On-Device AI, Local AI
Running AI models directly on end-user devices — phones, laptops, IoT sensors, cars — rather than in the cloud. Edge AI means your data never leaves your device, latency is near-zero (no network round-trip), and the model works offline. Apple Intelligence, Google's on-device Gemini Nano, and local LLM runners like llama.cpp and Ollama are all edge AI.

Why it matters

Edge AI is where privacy, latency, and cost intersect. Cloud AI means sending your data to someone else's server, waiting for a response, and paying per token. Edge AI means instant, private, free-after-download inference. The trade-off is model size: edge devices have limited memory, so on-device models are smaller and less capable than cloud models. But for many tasks, a fast 3B model on your phone beats a slow 400B model in a data center.

Deep Dive

The key constraint for edge AI is memory. A phone might have 6–12 GB of RAM shared between the OS, apps, and the model. A laptop might have 8–32 GB. This limits model size: a 3B parameter model at 4-bit quantization needs about 1.5 GB, feasible on a phone. A 7B model needs about 4 GB, feasible on a decent laptop. Anything larger requires aggressive quantization or offloading to disk (slow).

----------------------------------------

◆ What to work on
• A. Render this sentence from the edge AI text in Spanish: "Edge AI is where privacy, latency, and cost intersect."
• B. Resume the edge AI text, starting after its final sentence about offloading to disk.
The listing has no connection to the edge AI text.

◆ Data for review
----------------------------------------

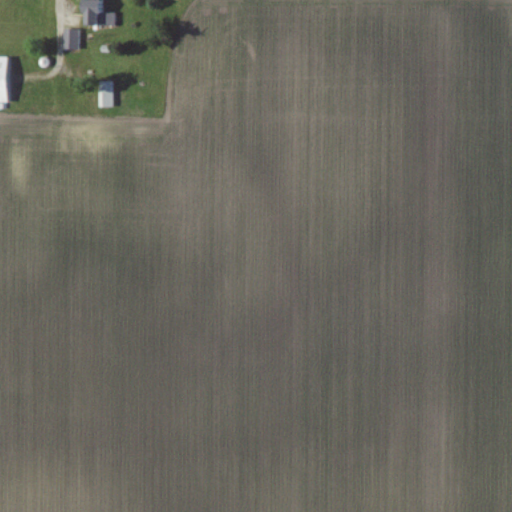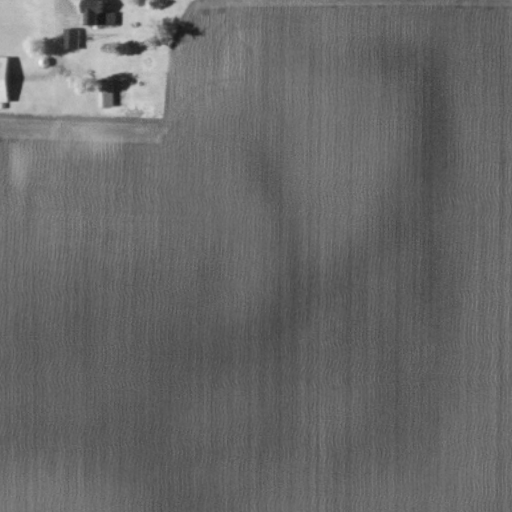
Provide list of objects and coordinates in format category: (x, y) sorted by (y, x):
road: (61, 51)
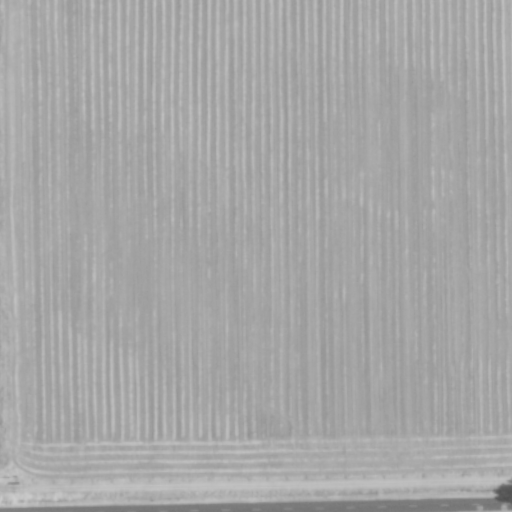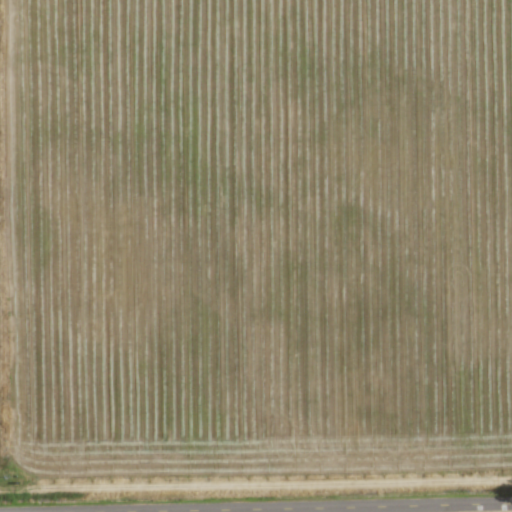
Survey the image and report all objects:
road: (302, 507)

----------------------------------------

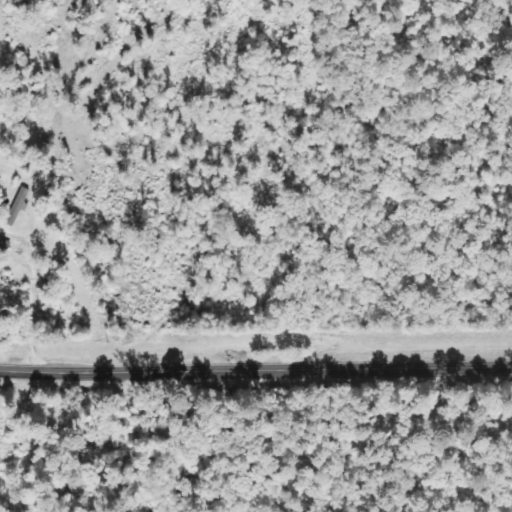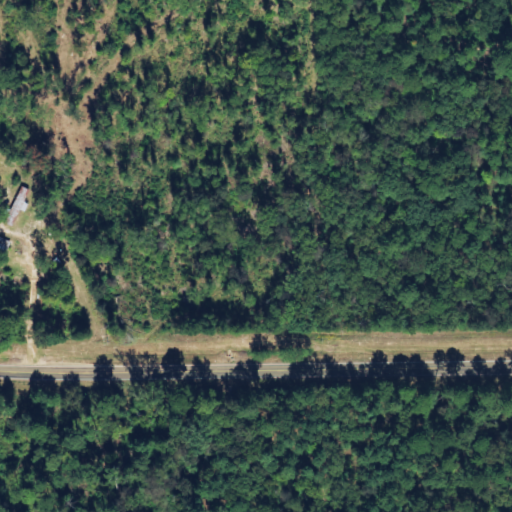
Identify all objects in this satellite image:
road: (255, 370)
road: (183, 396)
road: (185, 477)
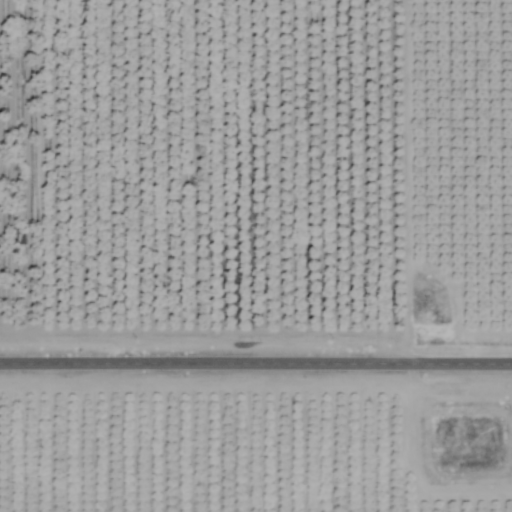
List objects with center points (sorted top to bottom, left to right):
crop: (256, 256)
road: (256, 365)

----------------------------------------

◆ Expected responses
• A. La IA en el borde es el punto donde se cruzan la privacidad, la latencia y el costo.

• B.
The Apple Silicon Effect

Apple's M-series chips (M1–M4) with unified memory architecture made edge AI practical for laptops. Unlike discrete GPU setups where model weights must fit in VRAM, Apple Silicon shares memory between CPU and GPU, so a MacBook with 32 GB unified memory can run a 24B model at 4-bit quantization smoothly. This, combined with llama.cpp's Metal optimization, created the local LLM movement.

Beyond Text

Edge AI isn't limited to language models. On-device speech recognition (Whisper), image classification, real-time translation, and predictive text all run locally. The trend is toward NPUs (Neural Processing Units) — dedicated AI accelerator chips built into phones and laptops that handle AI workloads more efficiently than general-purpose CPU/GPU. Apple's Neural Engine, Qualcomm's Hexagon, and Intel's NPU are all examples.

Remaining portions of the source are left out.